Krautreporter.de veröffentlicht eine ständig aktualisierte Tabelle, die den jeweils aktuellen Stand der Verhafteten oder vom Dienst suspendierten Personen zeigt, jeweils mit Angabe der Quelle:

Rechtsprechung im Ausnahmezustand?

Die Ausrufung des Ausnahmezustandes (OHAL) machte dies alles "legal". Beweise für die Schuld der Verhafteten und Entlassenen sind nicht mehr nötig. Eine gerichtliche Verurteilung ist nicht mehr erforderlich. Das Parlament als Ort, an dem Gesetze verabschiedet werden, wurde ersetzt durch ein 8-köpfiges Gremium zur Koordination des Ausnahmezustands. Es umfasst den Ministerpräsidenten und einen engen Kreis weiterer Minister - die Minister von Justiz, Arbeit und soziale Sicherheit, Innen- und Außenminister, Bildungs- und Verteidigungsminister und einem Staatssekretär. Beschlüsse dieses Gremiums haben Gesetzeskraft, gegen sie kann nicht geklagt werden.

Das Ausstellen von Haftbefehlen, Durchsuchungsbeschlüssen und Abhörgenehmigungen war bislang allein Richtern vorbehalten. Nun dürfen dies auch die Staatsanwälte. Akteneinsicht oder Beistand durch einen Rechtsanwalt ist ebenfalls Ermessenssache eines Staatanwalts. Faire Verfahren wird es so nicht mehr geben. Welcher Staatsanwalt wird sich angesichts der "Säuberungsaktionen" noch trauen, gegen Anordnungen dieses Gremiums vorzugehen oder demokratische, rechtsstaatliche Verfahren anzuordnen, ohne nicht selbst in Verdacht zu geraten?
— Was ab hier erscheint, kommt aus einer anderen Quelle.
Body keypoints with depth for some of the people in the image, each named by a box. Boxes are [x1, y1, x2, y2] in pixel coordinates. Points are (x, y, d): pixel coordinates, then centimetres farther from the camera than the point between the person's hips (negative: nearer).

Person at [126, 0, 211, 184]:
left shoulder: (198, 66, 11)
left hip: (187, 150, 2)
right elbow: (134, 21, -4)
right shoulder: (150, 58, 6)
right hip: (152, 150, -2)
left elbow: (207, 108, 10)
Feldzug gegen die Pressefreiheit

Das Gremium beschloss auch das Verbot von 3 Nachrichtenagenturen, 18 Fernsehsendern, 23 Radioanstalten, 45 Zeitungen, 15 Magazinen und 29 Verlagen. Ihr Besitz wurde vom Staat vereinnahmt und ihre Dokumente wurden beschlagnahmt.

Diesen Medien wird vorgeworfen, zum Netzwerk des in den USA lebenden islamischen Predigers Fethullah Gülen zu gehören. Erdogan sieht in ihm den Drahtzieher des gescheiterten Putschversuchs vom 15. Juli 2016. Unter den betroffenen Medien sind in der Türkei bekannte Namen wie die Nachrichtenagentur Cihan, der Fernsehsender Kanal Türk, die Zeitungen Taraf, Millet und Bugün sowie die bekannten Magazine Aksiyon und Nokta.

Dass es Erdogan nicht nur um Gülen-nahe Medien geht, sondern um die Ausschaltung der kritischen Medien, beweist die Sperrung der Seiten der kurdischen Tageszeitung Özgür Gündem und der Nachrichtenagenturen JINHA und DIHA durch die Aufsichtsbehörde für Telekommunikation (TIB). Für DIHA ist das keine unbekannte Maßnahme: die DIHA-Seiten wurden in der Vergangenheit scho mehr als 40 Mal gesperrt (Liste der verbotenen, geschlossenen Sender, Zeitungen, Zeitschriften, Verlage).

Beschlagnahmung von Eigentum und Vermögen

Nicht nur der Besitz der Medien soll beschlagnahmt werden. Die türkische Staatsanwaltschaft will auch die Privatvermögen von mehr als 3000 suspendierten Richtern und Staatsanwälten beschlagnahmen. Damit geraten auch die Angehörigen in den Sog der "Säuberungen", wie Erdogan und seine Getreuen dies nennt - ganz in der Tradition faschistischer Diktatoren.